The constant search for a political messiah denies personal responsibility and encourages individual passivity.

As a byproduct, even those who don’t see themselves as “the one, the only” spout wildly unrealistic campaign promises just to keep up. Candidates prefer to dig their own graves at the outset simply because that’s how it’s done these days. A lesson in this is that political chaos and division breed calls for stability, even if that stability comes through a strongman the people ultimately regret demanding.

The last problem is more cultural than political, but it bears mentioning. The constant search for a political messiah denies personal responsibility and encourages individual passivity. It’s so much easier to blame the latest politician who turned his back on you and refuses to hear your concerns than to find a workable solution on a level you can personally affect. It doesn’t help that our culture of victimhood feeds this denial of personal responsibility.

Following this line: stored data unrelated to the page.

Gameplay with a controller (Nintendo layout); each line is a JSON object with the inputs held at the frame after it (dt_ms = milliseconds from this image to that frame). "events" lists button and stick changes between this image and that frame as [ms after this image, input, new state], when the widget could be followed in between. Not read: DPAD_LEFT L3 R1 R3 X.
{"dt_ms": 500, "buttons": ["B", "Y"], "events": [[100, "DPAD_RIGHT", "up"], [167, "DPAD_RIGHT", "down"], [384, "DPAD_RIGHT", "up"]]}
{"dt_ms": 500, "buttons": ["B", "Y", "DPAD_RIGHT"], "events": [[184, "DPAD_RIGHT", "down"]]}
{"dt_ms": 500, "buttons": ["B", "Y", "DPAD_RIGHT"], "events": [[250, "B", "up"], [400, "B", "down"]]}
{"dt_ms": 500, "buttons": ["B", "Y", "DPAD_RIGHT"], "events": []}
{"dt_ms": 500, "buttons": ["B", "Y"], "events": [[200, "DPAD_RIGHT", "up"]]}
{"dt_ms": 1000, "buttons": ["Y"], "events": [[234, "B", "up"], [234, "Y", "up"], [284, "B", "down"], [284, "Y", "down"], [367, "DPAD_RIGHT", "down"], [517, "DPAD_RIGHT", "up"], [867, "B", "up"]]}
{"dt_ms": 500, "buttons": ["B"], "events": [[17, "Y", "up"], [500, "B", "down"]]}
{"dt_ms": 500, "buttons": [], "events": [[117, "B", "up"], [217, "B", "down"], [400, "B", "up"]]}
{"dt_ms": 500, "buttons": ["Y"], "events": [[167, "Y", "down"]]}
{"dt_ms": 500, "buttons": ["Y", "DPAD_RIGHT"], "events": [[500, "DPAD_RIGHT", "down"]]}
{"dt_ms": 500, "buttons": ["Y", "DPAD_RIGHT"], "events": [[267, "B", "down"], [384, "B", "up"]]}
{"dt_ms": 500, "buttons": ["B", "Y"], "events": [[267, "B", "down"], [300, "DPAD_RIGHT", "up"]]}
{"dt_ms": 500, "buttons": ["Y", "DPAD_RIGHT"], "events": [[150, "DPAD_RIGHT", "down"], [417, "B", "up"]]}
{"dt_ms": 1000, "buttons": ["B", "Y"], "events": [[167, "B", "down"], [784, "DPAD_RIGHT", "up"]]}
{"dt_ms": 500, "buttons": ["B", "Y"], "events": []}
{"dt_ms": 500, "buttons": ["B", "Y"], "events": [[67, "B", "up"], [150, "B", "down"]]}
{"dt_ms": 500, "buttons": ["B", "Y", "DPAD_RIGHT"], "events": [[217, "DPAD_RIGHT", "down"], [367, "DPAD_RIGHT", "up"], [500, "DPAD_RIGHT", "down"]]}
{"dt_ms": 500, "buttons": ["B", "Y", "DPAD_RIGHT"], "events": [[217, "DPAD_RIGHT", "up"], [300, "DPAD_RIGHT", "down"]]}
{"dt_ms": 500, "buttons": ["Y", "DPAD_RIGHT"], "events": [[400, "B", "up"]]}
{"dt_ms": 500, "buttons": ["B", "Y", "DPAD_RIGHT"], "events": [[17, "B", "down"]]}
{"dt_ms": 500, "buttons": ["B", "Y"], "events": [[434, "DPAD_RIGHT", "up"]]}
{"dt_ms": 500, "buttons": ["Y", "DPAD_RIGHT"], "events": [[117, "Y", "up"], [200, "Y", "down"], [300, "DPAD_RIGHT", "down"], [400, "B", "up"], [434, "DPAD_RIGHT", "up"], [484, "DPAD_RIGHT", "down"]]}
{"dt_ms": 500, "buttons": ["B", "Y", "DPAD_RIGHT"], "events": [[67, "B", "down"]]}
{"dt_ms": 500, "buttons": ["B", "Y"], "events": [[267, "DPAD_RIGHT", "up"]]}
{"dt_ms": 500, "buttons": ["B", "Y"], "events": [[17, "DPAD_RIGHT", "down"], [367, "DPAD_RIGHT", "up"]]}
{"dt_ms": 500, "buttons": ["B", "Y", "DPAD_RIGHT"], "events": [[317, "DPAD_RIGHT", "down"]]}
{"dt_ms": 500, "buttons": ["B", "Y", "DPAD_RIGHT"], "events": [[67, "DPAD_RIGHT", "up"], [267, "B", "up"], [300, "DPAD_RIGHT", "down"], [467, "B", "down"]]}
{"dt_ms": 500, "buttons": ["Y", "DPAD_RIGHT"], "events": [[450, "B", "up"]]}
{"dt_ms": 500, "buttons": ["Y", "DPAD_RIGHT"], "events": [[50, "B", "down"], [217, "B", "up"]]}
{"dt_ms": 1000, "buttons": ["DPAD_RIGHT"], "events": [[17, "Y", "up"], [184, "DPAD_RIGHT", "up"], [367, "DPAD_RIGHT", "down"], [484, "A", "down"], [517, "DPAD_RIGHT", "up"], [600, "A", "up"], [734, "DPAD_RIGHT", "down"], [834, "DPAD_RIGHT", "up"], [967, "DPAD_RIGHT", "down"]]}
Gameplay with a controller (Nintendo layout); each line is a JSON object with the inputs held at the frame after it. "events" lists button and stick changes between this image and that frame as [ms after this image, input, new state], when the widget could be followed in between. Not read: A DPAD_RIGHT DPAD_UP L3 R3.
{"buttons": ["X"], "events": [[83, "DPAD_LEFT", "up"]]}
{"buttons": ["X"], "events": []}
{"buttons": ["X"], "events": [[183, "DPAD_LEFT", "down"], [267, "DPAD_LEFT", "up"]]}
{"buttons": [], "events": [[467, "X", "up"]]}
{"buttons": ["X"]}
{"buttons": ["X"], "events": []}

It would serve many to remember that the president is an executive; his responsibility is to enforce our country’s laws and conduct foreign policy. While some may argue that the presidency is more than that, for there are many different ideas about what the office of the presidency should entail (most of them stemming from twentieth-century progressive thought), no one can deny this is his first duty. Just look at the Constitution.

So voters, watch out when the primary parade brings you the Holy Gospel According to My Favorite Candidate. If you think you’ve found a savior, he might just turn out to be a false idol.